Queer City Cinema has given Regina audiences the chance to see how issues of identity, specifically queer identity, are being questioned, challenged, and (re) constructed. It has always been the hope that by creating a forum where one assumes the familiar role of spectator, that a new and active discourse will emerge around issues of queer identities and queer culture(s) in Regina.

Performance
I have been aware of and interested in performance art, live art, etc. since my time at The Banff Centre in the late 80’s. I have also performed several times in performance artworks over the years and recently have made my own. Along the way, I have had the pleasure of attending the more innovative and daring queer film festivals (MIX NYC for example) and often would see visual art installations and performance art as part of the programming, so that was inspiring and made me think that performance and visual art could be part of what was happening at Queer City Cinema. I programmed visual art exhibits for the festival as well, and in fact, the first foray into performance occurred in 2002, with a cabaret evening called Transformance showcasing a number of transgender artists. Consequently, since 2012, in addition to Queer City Cinema Film Festival, another festival was initiated – Performatorium Festival of Queer Performance. This was done for a few reasons – to make my job more interesting, provide a new and exciting art form from which to present queer artists, and increase the organization’s presence by having two festivals occur every year.

Additionally, performance, specifically performance art, is another way to convey ideas and artistic expression informed by queer identity and has provided some interesting texture to programming, having had many exceptional and memorable performances by artists such as Ron Athey, Cassils, Zackary Drucker, Kira O’Reilly, Adrian Stimson, Julie Tolentino, Shawna Dempsey and Lorri Millan, to name a few.

Since 2016, the two festivals have been combined into one three-day festival of film and performance art.

Intersection of Queer City Cinema and Art Practice
Until recently, I have always viewed my art practice as only including the visual artwork and more recently, the performance artwork that I make and exhibit. I currently also consider my role within Queer City Cinema and Performatorium as being part of my art practice. Even though Queer City Cinema is technically a non-profit organization (it has to be in order to access funding) I initiated the organization and continue to be the sole organizer, curator, programmer, and, not unlike being an artist, I absorb the world around me and channel my own ideas and identities in order to inform/curate the film and performance art programming that is presented to the public. I had been reluctant to claim this position at QCC as part of my art practice, as it is my ‘job’ and what employs me, but because I work alone, that it is so personal to me and that I invest a great degree of thought and care into all that happens as part of Queer City Cinema (22 years and counting), I felt that I should consider it as a legitimate part of what I do as an artist.

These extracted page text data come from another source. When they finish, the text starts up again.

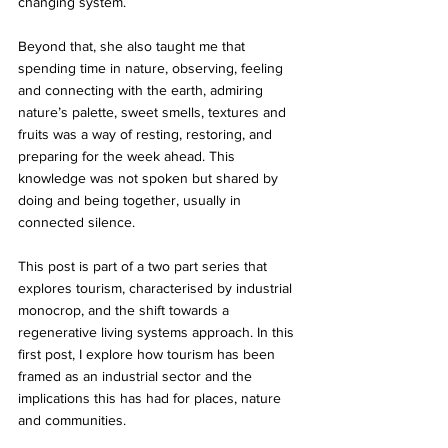
changing system.
Beyond that, she also taught me that 
spending time in nature, observing, feeling 
and connecting with the earth, admiring 
nature’s palette, sweet smells, textures and 
fruits was a way of resting, restoring, and 
preparing for the week ahead. This 
knowledge was not spoken but shared by 
doing and being together, usually in 
connected silence. 
This post is part of a two part series that 
explores tourism, characterised by industrial 
monocrop, and the shift towards a 
regenerative living systems approach. In this 
first post, I explore how tourism has been 
framed as an industrial sector and the 
implications this has had for places, nature 
and communities.  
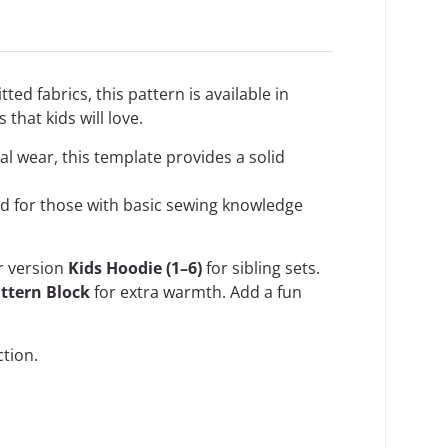
ted fabrics, this pattern is available in
that kids will love.
al wear, this template provides a solid
ded for those with basic sewing knowledge
er version
Kids Hoodie (1–6)
for sibling sets.
attern Block
for extra warmth. Add a fun
ction
.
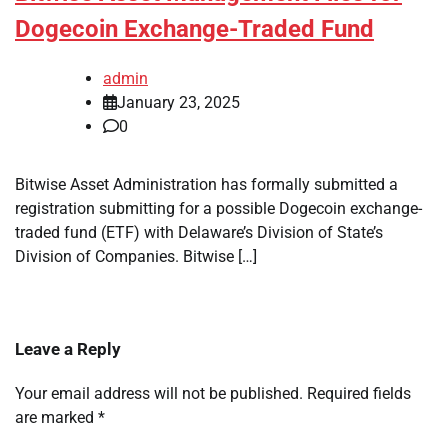
Dogecoin Exchange-Traded Fund
admin
January 23, 2025
0
Bitwise Asset Administration has formally submitted a
registration submitting for a possible Dogecoin exchange-
traded fund (ETF) with Delaware’s Division of State’s
Division of Companies. Bitwise […]
Leave a Reply
Your email address will not be published.
Required fields
are marked
*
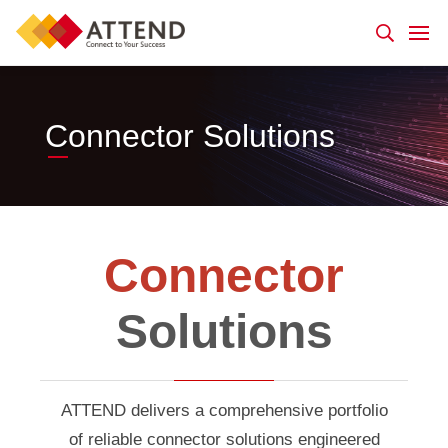
Connector Solutions
Connector
Solutions
ATTEND delivers a comprehensive portfolio
of reliable connector solutions engineered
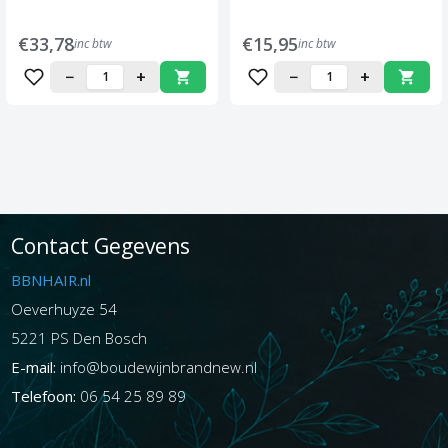
€33,78
€15,95
inc btw
inc btw
−
+
−
+
Contact Gegevens
BBNHAIR.nl
Oeverhuyze 54
5221 PS Den Bosch
E-mail:
info@boudewijnbrandnew.nl
Telefoon:
06 54 25 89 89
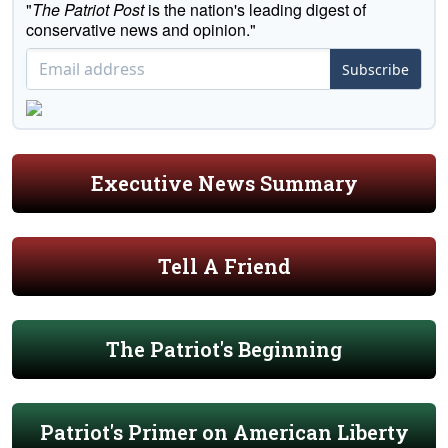
"
The Patriot Post
is the nation's leading digest of
conservative news and opinion."
Subscribe
Executive News Summary
Tell A Friend
The Patriot's Beginning
Patriot's Primer on American Liberty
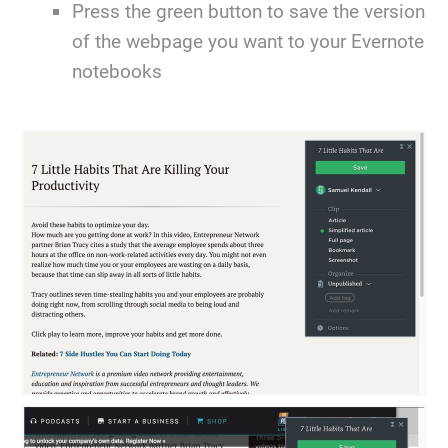
Press the green button to save the version
of the webpage you want to your Evernote
notebooks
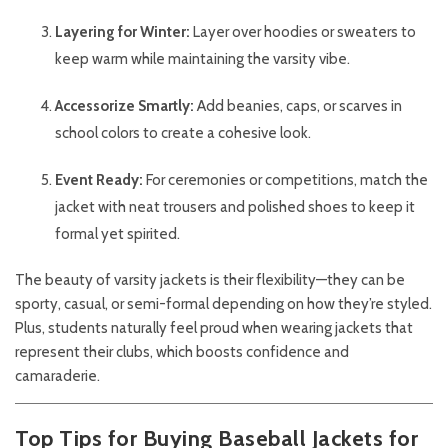
Layering for Winter:
Layer over hoodies or sweaters to
keep warm while maintaining the varsity vibe.
Accessorize Smartly:
Add beanies, caps, or scarves in
school colors to create a cohesive look.
Event Ready:
For ceremonies or competitions, match the
jacket with neat trousers and polished shoes to keep it
formal yet spirited.
The beauty of varsity jackets is their flexibility—they can be
sporty, casual, or semi-formal depending on how they’re styled.
Plus, students naturally feel proud when wearing jackets that
represent their clubs, which boosts confidence and
camaraderie.
Top Tips for Buying Baseball Jackets for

Taking something that myself and others might not consider (or even feel is allowed) as a form of personal creative expression and claiming it as such, is also kind of a queer thing to do.

Consequently, a seismic mix of feelings – deviation, conflict, validation, disruption, freedom – has resulted in making this claim, but in the end, it has helped to fuse what I do at QCC and what I do as a visual and performance artist, making the entire experience more unified, homogeneous, intimate and meaningful.

This intersection of roles – Executive and Artistic Director of a non-profit and Visual Artist – is also about survival as an artist, both financially and artistically. The work that employs me also provides research for the artwork that I conceive of, make and exhibit and further informs future programming at QCC. This reflexive, symbiotic relationship seems to nurture and self-pollinate ideas for both my queer art programming and my own artworks.